Panorama – O Frango da Páscoa

A Páscoa é já na próxima semana e as celebrações religiosas já se fazem um pouco por todo o país, sendo que durante a próxima semana serão ainda mais visíveis e intensas, visto que hoje entramos na chamada Semana Santa. A Páscoa tem diversas tradições, algumas delas de origem cristã outras de origem pagã.

A Páscoa judaica marca a fuga do Egipto e a libertação deste povo, sendo uma das mais importantes datas no calendário judaico. Nesta data é tradição comer-se o Matzá, sendo que os judeus substituem o tradicional pão fermentado por este pão sem fermento. A tradição diz que durante a fuga do Egipto não houve tempo para deixar fermentar o pão. Já entre os cristãos a Páscoa celebra a ressurreição de Jesus Cristo, sendo que a semana anterior à Páscoa é considerada a Semana Santa, sendo iniciada no Domingo de Ramos (ou seja, hoje). A morte de Cristo marca a fim dos tormentos e a Sua ressurreição o início de uma nova vida, sendo que religiosamente a páscoa é encarada como sendo um ponto de recomeço. Existe ainda um período de Quaresma, sendo encarado como um período de penitência e exercício espiritual, marcado pela ausência de carne nas refeições católicas.

Para as crianças dois dos maiores símbolos da Páscoa são o coelho e os ovos da Páscoa. O coelhinho da Páscoa remonta a tradições do antigo Egipto, tendo sido adoptado pelos cristãos e também judeus como sendo símbolo de fertilidade, nascimento e vida nova, o que acaba por ir ao encontro da ideia da ressurreição de Cristo. É também atribuído ao coelho a função de produtor e distribuidor dos ovos, o que só por si é curioso visto que o coelho é um mamífero como nós e, como tal, não põe ovos. Eventualmente seria mais correcto ser uma galinha ou um pato a por os ovos mas como as origens destas tradições definitivamente perdem-se ao longo dos anos, foi o coelho o animal escolhido.

Quanto aos ovos, esta é uma velha tradição chinesa que ainda hoje existe de presentear os familiares e mais queridos como celebração da chegada da Primavera, o que acaba por coincidir com a data da Páscoa. Os ovos são, tal como os coelhos, encarados como símbolo de nova vida. Os ovos usados para prenda pelos chineses eram de galinha, mas quando esta tradição foi trazida para o ocidente passaram a ser usados ovos de madeira, prata e ouro, normalmente decorados com várias cores ou mesmo pedras preciosas.

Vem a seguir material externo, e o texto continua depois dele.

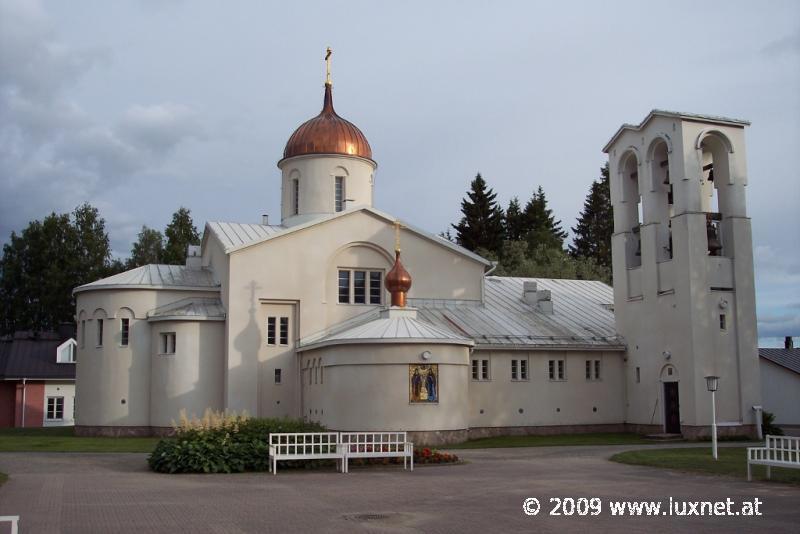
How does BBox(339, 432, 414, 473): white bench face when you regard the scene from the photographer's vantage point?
facing the viewer

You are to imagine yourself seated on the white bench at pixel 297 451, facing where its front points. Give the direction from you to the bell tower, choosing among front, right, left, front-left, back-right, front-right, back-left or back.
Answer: back-left

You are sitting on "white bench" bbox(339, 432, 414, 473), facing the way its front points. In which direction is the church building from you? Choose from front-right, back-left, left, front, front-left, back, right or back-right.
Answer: back

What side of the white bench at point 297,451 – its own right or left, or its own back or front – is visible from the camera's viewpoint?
front

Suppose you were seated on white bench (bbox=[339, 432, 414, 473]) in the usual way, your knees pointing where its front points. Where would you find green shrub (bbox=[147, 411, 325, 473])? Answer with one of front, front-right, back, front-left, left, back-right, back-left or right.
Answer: right

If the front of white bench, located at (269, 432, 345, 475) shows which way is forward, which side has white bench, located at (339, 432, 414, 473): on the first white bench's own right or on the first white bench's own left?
on the first white bench's own left

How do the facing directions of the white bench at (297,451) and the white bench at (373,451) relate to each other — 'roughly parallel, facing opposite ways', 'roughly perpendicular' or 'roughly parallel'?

Mais recentemente com a proliferação da indústria do chocolate, os ovos passaram a ser feitos de chocolate, o que os fez ainda mais apetecíveis para as crianças (e não só).

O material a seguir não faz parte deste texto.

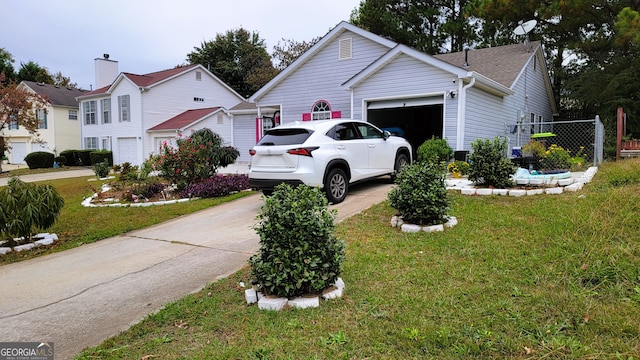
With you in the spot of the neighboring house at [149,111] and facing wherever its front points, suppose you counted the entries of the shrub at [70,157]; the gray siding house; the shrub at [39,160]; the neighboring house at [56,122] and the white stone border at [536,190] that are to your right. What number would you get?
3

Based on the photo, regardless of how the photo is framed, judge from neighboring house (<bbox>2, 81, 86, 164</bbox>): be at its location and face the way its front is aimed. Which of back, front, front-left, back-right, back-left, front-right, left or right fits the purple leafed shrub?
front-left

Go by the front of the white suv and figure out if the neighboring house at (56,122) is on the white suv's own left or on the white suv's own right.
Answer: on the white suv's own left

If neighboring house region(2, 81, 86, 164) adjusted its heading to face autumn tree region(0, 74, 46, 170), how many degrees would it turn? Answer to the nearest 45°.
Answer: approximately 45° to its left

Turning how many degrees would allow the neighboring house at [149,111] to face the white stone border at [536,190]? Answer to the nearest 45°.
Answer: approximately 45° to its left

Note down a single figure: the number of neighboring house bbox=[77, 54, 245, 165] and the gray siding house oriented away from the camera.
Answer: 0

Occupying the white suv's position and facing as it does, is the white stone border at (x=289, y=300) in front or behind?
behind

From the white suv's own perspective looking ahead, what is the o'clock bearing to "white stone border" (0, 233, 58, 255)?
The white stone border is roughly at 7 o'clock from the white suv.

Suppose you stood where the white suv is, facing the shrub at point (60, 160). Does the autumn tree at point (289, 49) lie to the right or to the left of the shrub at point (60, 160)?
right

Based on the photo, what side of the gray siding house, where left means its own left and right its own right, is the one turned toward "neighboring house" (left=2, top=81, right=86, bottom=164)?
right

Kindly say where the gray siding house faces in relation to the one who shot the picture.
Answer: facing the viewer and to the left of the viewer

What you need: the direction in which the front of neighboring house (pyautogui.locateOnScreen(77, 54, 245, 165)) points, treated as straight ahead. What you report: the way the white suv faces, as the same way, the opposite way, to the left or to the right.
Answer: the opposite way

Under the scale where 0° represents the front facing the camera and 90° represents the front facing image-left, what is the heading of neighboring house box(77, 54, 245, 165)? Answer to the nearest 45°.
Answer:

Então vamos a ver, os ovos foram-se desenvolvendo ao longo dos tempos passando de simples ovos de galinha a ovos de chocolate, sendo que o seu carácter é cada vez mais comercial pelo que podem ser encontrados em qualquer supermercado, com diversos tamanhos, sendo feitos de vários tipos de chocolates, com e sem recheio. Mas e o coelhinho da páscoa? E a proibição de comer carne? Onde está a actualização dessas tradições? A privação de comer carne é explicada na história pelo facto de antigamente a carne não ser consumida diariamente, sendo encarada como um alimento presente apenas em épocas festivas, daí que não faça sentido ser consumida em tempos de reflexão sobre a morte de Cristo. Mas hoje em dia a carne é um alimento bem mais acessível sendo que é consumida por muitos diariamente, sendo muitas vezes substituída por outros alimentos bem mais dispendiosos, como por exemplo, bacalhau.

Será que o sacrifício e penitência de hoje em dia é não comer carne para comer algo normalmente mais caro que muitas vezes é apenas usado em tempos festivos? Bem, se assim é, não é isso exactamente o contrário do que se pretende com o jejum, ou seja, a privação de um alimento festivo? Não seria mais lógico ter como alimento típico algo mais comum e acessível como frango? Além de ser um alimento comum, é bastante acessível e normalmente não é associado a festividades. O frango poderia também ser usado como o distribuidor de ovos da Páscoa, afinal as galinhas põem ovos ao contrário dos coelhos. Será que não está na altura de actualizar a tradição, que cada vez menos é cumprida e ainda menos faz sentido, e passarmos a comer frango na Páscoa e a tê-lo também a distribuir os ovos? Certamente a indústria do chocolate não apreciaria esta ideia mas, especialmente entre as crianças, acredito que o Franguinho da Páscoa teria sucesso. Bom apetite e boa Páscoa!